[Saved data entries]

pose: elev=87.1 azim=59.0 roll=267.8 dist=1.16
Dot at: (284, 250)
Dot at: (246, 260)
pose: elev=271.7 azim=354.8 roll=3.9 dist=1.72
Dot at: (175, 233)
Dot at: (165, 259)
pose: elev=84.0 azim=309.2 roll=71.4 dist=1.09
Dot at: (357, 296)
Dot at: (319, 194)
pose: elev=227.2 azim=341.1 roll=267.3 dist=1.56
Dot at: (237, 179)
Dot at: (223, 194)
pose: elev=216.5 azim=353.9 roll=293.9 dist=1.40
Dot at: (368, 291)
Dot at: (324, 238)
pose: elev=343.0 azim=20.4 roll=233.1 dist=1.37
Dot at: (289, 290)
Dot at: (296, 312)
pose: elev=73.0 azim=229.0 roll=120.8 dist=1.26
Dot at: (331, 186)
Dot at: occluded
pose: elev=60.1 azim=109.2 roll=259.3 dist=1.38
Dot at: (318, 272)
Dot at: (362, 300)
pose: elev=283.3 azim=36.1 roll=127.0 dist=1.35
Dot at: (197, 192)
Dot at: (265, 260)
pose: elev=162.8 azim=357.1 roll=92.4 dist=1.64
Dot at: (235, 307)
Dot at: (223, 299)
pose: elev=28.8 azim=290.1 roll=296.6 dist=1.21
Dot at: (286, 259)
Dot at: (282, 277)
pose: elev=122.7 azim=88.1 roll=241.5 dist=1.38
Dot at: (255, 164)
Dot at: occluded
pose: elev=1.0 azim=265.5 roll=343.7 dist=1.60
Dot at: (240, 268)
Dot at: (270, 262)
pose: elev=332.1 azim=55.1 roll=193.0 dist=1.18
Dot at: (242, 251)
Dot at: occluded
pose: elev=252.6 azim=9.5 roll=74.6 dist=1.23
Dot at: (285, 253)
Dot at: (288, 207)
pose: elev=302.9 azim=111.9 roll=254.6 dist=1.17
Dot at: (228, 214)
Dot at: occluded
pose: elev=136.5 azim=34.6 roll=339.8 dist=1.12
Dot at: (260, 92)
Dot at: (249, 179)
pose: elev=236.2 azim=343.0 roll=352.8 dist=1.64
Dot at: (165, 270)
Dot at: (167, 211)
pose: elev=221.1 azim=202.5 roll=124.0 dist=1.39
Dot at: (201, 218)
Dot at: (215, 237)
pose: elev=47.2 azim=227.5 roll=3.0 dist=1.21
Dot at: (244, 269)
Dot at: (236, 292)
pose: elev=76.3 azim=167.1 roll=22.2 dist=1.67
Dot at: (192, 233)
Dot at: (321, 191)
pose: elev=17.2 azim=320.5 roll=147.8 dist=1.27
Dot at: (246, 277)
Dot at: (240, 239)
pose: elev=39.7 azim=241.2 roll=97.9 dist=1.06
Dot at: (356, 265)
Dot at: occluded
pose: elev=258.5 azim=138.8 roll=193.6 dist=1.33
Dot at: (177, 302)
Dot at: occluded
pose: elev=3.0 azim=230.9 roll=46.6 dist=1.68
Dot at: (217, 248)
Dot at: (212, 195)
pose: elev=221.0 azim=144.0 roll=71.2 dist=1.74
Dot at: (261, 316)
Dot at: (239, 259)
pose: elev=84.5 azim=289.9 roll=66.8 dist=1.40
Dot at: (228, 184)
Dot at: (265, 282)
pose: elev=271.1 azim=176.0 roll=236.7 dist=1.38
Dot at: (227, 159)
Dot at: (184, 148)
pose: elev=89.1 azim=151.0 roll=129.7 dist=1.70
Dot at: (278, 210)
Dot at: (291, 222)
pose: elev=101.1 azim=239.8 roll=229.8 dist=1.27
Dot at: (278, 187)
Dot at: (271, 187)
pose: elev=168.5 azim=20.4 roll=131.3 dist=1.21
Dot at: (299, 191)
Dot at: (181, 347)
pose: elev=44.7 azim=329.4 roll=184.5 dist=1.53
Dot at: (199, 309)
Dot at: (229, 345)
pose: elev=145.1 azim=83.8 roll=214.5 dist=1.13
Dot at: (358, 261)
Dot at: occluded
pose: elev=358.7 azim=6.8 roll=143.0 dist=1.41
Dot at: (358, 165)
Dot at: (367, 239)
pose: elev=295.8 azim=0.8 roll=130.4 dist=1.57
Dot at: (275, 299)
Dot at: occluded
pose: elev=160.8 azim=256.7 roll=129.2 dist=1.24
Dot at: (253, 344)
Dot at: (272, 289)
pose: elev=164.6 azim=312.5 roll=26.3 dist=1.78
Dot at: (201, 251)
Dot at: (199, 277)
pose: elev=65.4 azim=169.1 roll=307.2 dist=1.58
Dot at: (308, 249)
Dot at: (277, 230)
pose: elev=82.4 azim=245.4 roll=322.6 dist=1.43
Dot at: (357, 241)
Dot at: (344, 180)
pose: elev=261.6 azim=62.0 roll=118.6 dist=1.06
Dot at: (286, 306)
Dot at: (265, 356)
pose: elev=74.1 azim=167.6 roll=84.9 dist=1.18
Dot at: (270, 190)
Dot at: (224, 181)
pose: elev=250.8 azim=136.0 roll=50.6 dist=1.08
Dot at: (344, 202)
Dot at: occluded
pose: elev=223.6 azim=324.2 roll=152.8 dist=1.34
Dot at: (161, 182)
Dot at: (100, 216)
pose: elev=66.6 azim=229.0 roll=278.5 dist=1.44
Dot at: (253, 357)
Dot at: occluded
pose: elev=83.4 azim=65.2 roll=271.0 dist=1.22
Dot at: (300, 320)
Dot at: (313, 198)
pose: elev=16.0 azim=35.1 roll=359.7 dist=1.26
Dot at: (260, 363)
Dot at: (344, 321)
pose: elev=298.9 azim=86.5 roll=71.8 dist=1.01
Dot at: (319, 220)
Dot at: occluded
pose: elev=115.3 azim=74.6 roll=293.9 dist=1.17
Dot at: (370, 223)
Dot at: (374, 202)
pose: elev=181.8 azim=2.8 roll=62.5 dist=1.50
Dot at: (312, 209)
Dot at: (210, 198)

— Written request —
Substitute "camera" for every "pose" in the material above, and reproduce everything else without change.

— Answer —
camera: elev=87.1 azim=59.0 roll=267.8 dist=1.16
Dot at: (284, 250)
Dot at: (246, 260)
camera: elev=271.7 azim=354.8 roll=3.9 dist=1.72
Dot at: (175, 233)
Dot at: (165, 259)
camera: elev=84.0 azim=309.2 roll=71.4 dist=1.09
Dot at: (357, 296)
Dot at: (319, 194)
camera: elev=227.2 azim=341.1 roll=267.3 dist=1.56
Dot at: (237, 179)
Dot at: (223, 194)
camera: elev=216.5 azim=353.9 roll=293.9 dist=1.40
Dot at: (368, 291)
Dot at: (324, 238)
camera: elev=343.0 azim=20.4 roll=233.1 dist=1.37
Dot at: (289, 290)
Dot at: (296, 312)
camera: elev=73.0 azim=229.0 roll=120.8 dist=1.26
Dot at: (331, 186)
Dot at: occluded
camera: elev=60.1 azim=109.2 roll=259.3 dist=1.38
Dot at: (318, 272)
Dot at: (362, 300)
camera: elev=283.3 azim=36.1 roll=127.0 dist=1.35
Dot at: (197, 192)
Dot at: (265, 260)
camera: elev=162.8 azim=357.1 roll=92.4 dist=1.64
Dot at: (235, 307)
Dot at: (223, 299)
camera: elev=28.8 azim=290.1 roll=296.6 dist=1.21
Dot at: (286, 259)
Dot at: (282, 277)
camera: elev=122.7 azim=88.1 roll=241.5 dist=1.38
Dot at: (255, 164)
Dot at: occluded
camera: elev=1.0 azim=265.5 roll=343.7 dist=1.60
Dot at: (240, 268)
Dot at: (270, 262)
camera: elev=332.1 azim=55.1 roll=193.0 dist=1.18
Dot at: (242, 251)
Dot at: occluded
camera: elev=252.6 azim=9.5 roll=74.6 dist=1.23
Dot at: (285, 253)
Dot at: (288, 207)
camera: elev=302.9 azim=111.9 roll=254.6 dist=1.17
Dot at: (228, 214)
Dot at: occluded
camera: elev=136.5 azim=34.6 roll=339.8 dist=1.12
Dot at: (260, 92)
Dot at: (249, 179)
camera: elev=236.2 azim=343.0 roll=352.8 dist=1.64
Dot at: (165, 270)
Dot at: (167, 211)
camera: elev=221.1 azim=202.5 roll=124.0 dist=1.39
Dot at: (201, 218)
Dot at: (215, 237)
camera: elev=47.2 azim=227.5 roll=3.0 dist=1.21
Dot at: (244, 269)
Dot at: (236, 292)
camera: elev=76.3 azim=167.1 roll=22.2 dist=1.67
Dot at: (192, 233)
Dot at: (321, 191)
camera: elev=17.2 azim=320.5 roll=147.8 dist=1.27
Dot at: (246, 277)
Dot at: (240, 239)
camera: elev=39.7 azim=241.2 roll=97.9 dist=1.06
Dot at: (356, 265)
Dot at: occluded
camera: elev=258.5 azim=138.8 roll=193.6 dist=1.33
Dot at: (177, 302)
Dot at: occluded
camera: elev=3.0 azim=230.9 roll=46.6 dist=1.68
Dot at: (217, 248)
Dot at: (212, 195)
camera: elev=221.0 azim=144.0 roll=71.2 dist=1.74
Dot at: (261, 316)
Dot at: (239, 259)
camera: elev=84.5 azim=289.9 roll=66.8 dist=1.40
Dot at: (228, 184)
Dot at: (265, 282)
camera: elev=271.1 azim=176.0 roll=236.7 dist=1.38
Dot at: (227, 159)
Dot at: (184, 148)
camera: elev=89.1 azim=151.0 roll=129.7 dist=1.70
Dot at: (278, 210)
Dot at: (291, 222)
camera: elev=101.1 azim=239.8 roll=229.8 dist=1.27
Dot at: (278, 187)
Dot at: (271, 187)
camera: elev=168.5 azim=20.4 roll=131.3 dist=1.21
Dot at: (299, 191)
Dot at: (181, 347)
camera: elev=44.7 azim=329.4 roll=184.5 dist=1.53
Dot at: (199, 309)
Dot at: (229, 345)
camera: elev=145.1 azim=83.8 roll=214.5 dist=1.13
Dot at: (358, 261)
Dot at: occluded
camera: elev=358.7 azim=6.8 roll=143.0 dist=1.41
Dot at: (358, 165)
Dot at: (367, 239)
camera: elev=295.8 azim=0.8 roll=130.4 dist=1.57
Dot at: (275, 299)
Dot at: occluded
camera: elev=160.8 azim=256.7 roll=129.2 dist=1.24
Dot at: (253, 344)
Dot at: (272, 289)
camera: elev=164.6 azim=312.5 roll=26.3 dist=1.78
Dot at: (201, 251)
Dot at: (199, 277)
camera: elev=65.4 azim=169.1 roll=307.2 dist=1.58
Dot at: (308, 249)
Dot at: (277, 230)
camera: elev=82.4 azim=245.4 roll=322.6 dist=1.43
Dot at: (357, 241)
Dot at: (344, 180)
camera: elev=261.6 azim=62.0 roll=118.6 dist=1.06
Dot at: (286, 306)
Dot at: (265, 356)
camera: elev=74.1 azim=167.6 roll=84.9 dist=1.18
Dot at: (270, 190)
Dot at: (224, 181)
camera: elev=250.8 azim=136.0 roll=50.6 dist=1.08
Dot at: (344, 202)
Dot at: occluded
camera: elev=223.6 azim=324.2 roll=152.8 dist=1.34
Dot at: (161, 182)
Dot at: (100, 216)
camera: elev=66.6 azim=229.0 roll=278.5 dist=1.44
Dot at: (253, 357)
Dot at: occluded
camera: elev=83.4 azim=65.2 roll=271.0 dist=1.22
Dot at: (300, 320)
Dot at: (313, 198)
camera: elev=16.0 azim=35.1 roll=359.7 dist=1.26
Dot at: (260, 363)
Dot at: (344, 321)
camera: elev=298.9 azim=86.5 roll=71.8 dist=1.01
Dot at: (319, 220)
Dot at: occluded
camera: elev=115.3 azim=74.6 roll=293.9 dist=1.17
Dot at: (370, 223)
Dot at: (374, 202)
camera: elev=181.8 azim=2.8 roll=62.5 dist=1.50
Dot at: (312, 209)
Dot at: (210, 198)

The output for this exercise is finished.